Monday, May 10, 2010



Could it be suicidal for the UDF, minus Mani and Joseph, in a three-cornered Assembly elections?

By O.J.George

Kottayam: The Left, particularly the CPM, has reasons to cheer about in West Bengal and Kerala, at least for the time being. It is not because of the good works done by the respective ruling fronts in both the states, headed by the CPM. The golden opportunity has come to it because of the bickering in the rival fronts in both the states headed by the Congress Party.

In West Bengal, Trinamul Congress leader Mamata Banerjee is on a hell-bent rush to dethrone the CPM-led front government. She would like to take the credit solely for herself rather than sharing it with the Congress Party. Definitely, she has made inroads into the pocketboroughs of the CPM held in a vice grip all these three decades of time. The grip is loosening. No, the party has lost its grip with the people on a large scale, may be due to incidents like Nandigram and others. Global publicity through increasing number of television channels has also gone against the CPM-led front there.

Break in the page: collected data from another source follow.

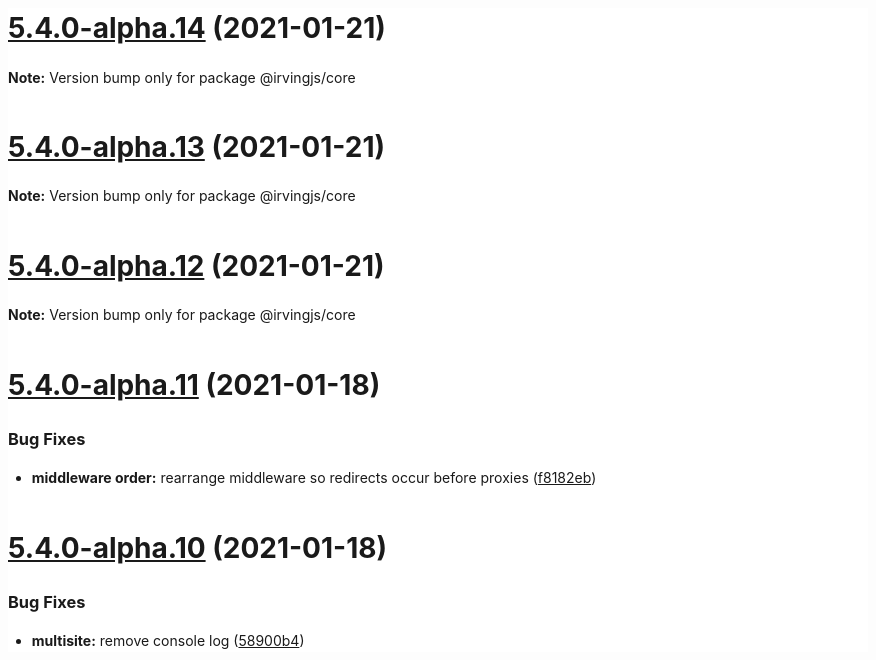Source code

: 



# [5.4.0-alpha.14](https://github.com/alleyinteractive/irving/packages/core/compare/v5.4.0-alpha.13...v5.4.0-alpha.14) (2021-01-21)

**Note:** Version bump only for package @irvingjs/core





# [5.4.0-alpha.13](https://github.com/alleyinteractive/irving/packages/core/compare/v5.4.0-alpha.12...v5.4.0-alpha.13) (2021-01-21)

**Note:** Version bump only for package @irvingjs/core





# [5.4.0-alpha.12](https://github.com/alleyinteractive/irving/packages/core/compare/v5.4.0-alpha.11...v5.4.0-alpha.12) (2021-01-21)

**Note:** Version bump only for package @irvingjs/core





# [5.4.0-alpha.11](https://github.com/alleyinteractive/irving/packages/core/compare/v5.4.0-alpha.10...v5.4.0-alpha.11) (2021-01-18)


### Bug Fixes

* **middleware order:** rearrange middleware so redirects occur before proxies ([f8182eb](https://github.com/alleyinteractive/irving/packages/core/commit/f8182eb05b42e6ad2f61c002651ac2bc86ad4e29))





# [5.4.0-alpha.10](https://github.com/alleyinteractive/irving/packages/core/compare/v5.4.0-alpha.9...v5.4.0-alpha.10) (2021-01-18)


### Bug Fixes

* **multisite:** remove console log ([58900b4](https://github.com/alleyinteractive/irving/packages/core/commit/58900b40ccf8d03ef5dcec418a684b7e968ac7be))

Mamata Banerjee is not prepared to give even a little credit to Sonia Gandhi-led Congress Party in whose government at the Centre she is a Cabinet minister. In the election to the local bodies, she has conceded a few seats to the Congress which feels that these were simply unwinnable. The Congress retaliated by affirming it would go alone in the ensuing municipal elections. The writing on the wall is clear, the Congress-Trinamul bonhomie is over. The near-drubbed CPM would naturally gain from the rift in the rival camp.

In Kerala, the Left, particularly, the faction-ridden CPM, can definitely feel happy about the public bashing by the Congress and the Kerala Congress c(M). Kerala Congress(M) supremo K.M.Mani has been publicly criticised by various senior leaders of the Congress Party as well as junior functionaries at the district and local levels over the merger of the P.J.Joseph faction, which was with the LDF till the other day, with the Mani faction.

Since the differences have trickled down to the grassroots level, there Is no point in making efforts to bring about a patch-up. Muslim League leader P.K.Kunjalikutty, who had taken the initiative on his own to solve the problem, has given up his effort.

The Catholic Church, to which Mani and Joseph belong, is keeping guarded silence over the developments, for it cannot publicly vouchsafe for sealing the merger of the Mani and Joseph factions.

But everyone, even those who outwardly deny such interventions, know it for a fact that the church or some of its leaders have blessed the political matrimony.
The Congress-led UDF is not in a position to convene a meeting of the leaders of its front. Things have gone further down the patch-up level, for Mani has made it clear there is no going back for him as far as the merger issue concerned. He has urged his followers to muster strength on a greater level, affirming when strength is earned, seats would come round automatically.

Congress is willing to part with only the number of seats allotted to the Mani faction as usual even if P.J.Joseph group is drafted into the Mani faction. Mani and Joseph know it for a fact that even if they contest elections alone, they would get substantially more than this number of seven or so offered by the Congress. Splinter Kerala Congress groups led by R.Balakrishna Pillai and T.M.Jacob may say Mani’s move is suicidal, for their parochial gains.

Could it be suicidal for the UDF minus Mani and Joseph in the ensuing three-cornered Assembly elections?